*** Opening of Data for the task ***
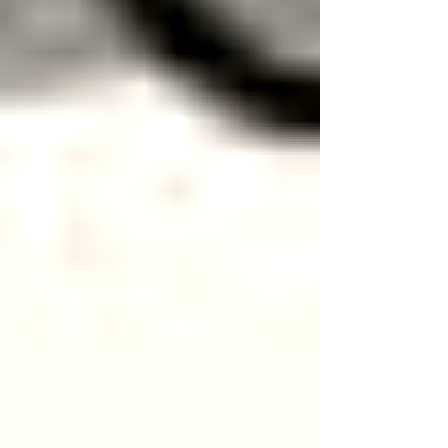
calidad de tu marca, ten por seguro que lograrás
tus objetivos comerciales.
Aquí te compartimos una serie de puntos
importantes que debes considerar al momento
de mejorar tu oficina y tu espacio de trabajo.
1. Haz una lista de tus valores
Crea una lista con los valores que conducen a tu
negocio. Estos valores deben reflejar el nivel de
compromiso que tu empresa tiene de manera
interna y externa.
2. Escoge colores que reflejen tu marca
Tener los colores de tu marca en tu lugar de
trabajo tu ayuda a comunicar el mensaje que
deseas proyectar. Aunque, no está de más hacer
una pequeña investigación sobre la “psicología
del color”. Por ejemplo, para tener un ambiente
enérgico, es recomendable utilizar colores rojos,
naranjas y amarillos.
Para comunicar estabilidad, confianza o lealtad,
*** Close of Data for the task ***
*** Opening of Data for the task ***
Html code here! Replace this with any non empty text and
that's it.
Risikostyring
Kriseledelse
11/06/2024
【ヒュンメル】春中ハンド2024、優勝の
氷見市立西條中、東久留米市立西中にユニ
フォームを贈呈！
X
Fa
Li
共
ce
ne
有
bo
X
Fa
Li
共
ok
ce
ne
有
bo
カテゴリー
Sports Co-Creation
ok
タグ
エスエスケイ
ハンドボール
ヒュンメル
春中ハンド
*** Close of Data for the task ***
What you will do
Reproduce the lines of the listing from the one containing "calidad de tu" through the one containing "Tener los colores de tu marca en tu lugar de", swapping every occurrence of "valores" for "principios" and leaving everything else unchanged.

Written answer
calidad de tu marca, ten por seguro que lograrás
tus objetivos comerciales.
Aquí te compartimos una serie de puntos
importantes que debes considerar al momento
de mejorar tu oficina y tu espacio de trabajo.
1. Haz una lista de tus principios
Crea una lista con los principios que conducen a tu
negocio. Estos principios deben reflejar el nivel de
compromiso que tu empresa tiene de manera
interna y externa.
2. Escoge colores que reflejen tu marca
Tener los colores de tu marca en tu lugar de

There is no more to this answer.